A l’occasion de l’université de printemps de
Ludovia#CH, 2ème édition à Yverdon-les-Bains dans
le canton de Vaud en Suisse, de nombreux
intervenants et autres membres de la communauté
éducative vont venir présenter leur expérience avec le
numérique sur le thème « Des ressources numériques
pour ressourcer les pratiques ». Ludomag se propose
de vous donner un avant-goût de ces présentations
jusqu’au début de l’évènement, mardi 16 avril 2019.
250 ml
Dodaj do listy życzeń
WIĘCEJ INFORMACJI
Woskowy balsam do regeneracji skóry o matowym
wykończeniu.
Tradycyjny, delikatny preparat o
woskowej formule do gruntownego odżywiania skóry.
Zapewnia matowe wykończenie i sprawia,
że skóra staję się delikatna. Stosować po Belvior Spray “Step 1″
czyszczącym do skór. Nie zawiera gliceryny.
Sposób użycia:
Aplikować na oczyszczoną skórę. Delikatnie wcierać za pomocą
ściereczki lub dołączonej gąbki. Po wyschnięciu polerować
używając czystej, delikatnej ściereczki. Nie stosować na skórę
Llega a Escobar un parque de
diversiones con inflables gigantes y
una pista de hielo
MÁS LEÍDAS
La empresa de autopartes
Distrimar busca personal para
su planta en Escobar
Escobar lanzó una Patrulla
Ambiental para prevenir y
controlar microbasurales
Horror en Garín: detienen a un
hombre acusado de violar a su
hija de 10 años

────────────────────────────────────────

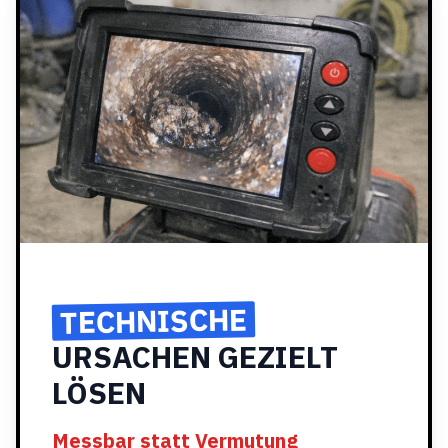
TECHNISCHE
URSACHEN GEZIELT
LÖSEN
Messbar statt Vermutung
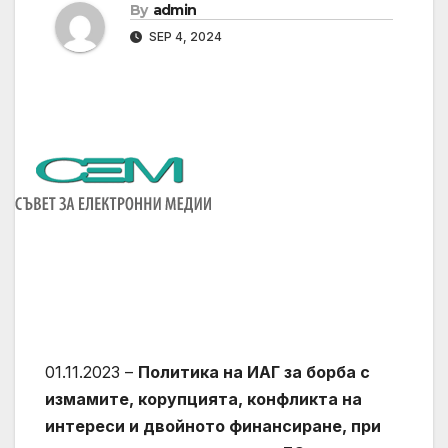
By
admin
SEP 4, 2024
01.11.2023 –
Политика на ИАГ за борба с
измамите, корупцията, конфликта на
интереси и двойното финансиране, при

────────────────────────────────────────

■ Work task
Gather every line above that contains the word "skórę", treating uppercase and lowercase letters as distinct.

■ Answer to this problem
Aplikować na oczyszczoną skórę. Delikatnie wcierać za pomocą
używając czystej, delikatnej ściereczki. Nie stosować na skórę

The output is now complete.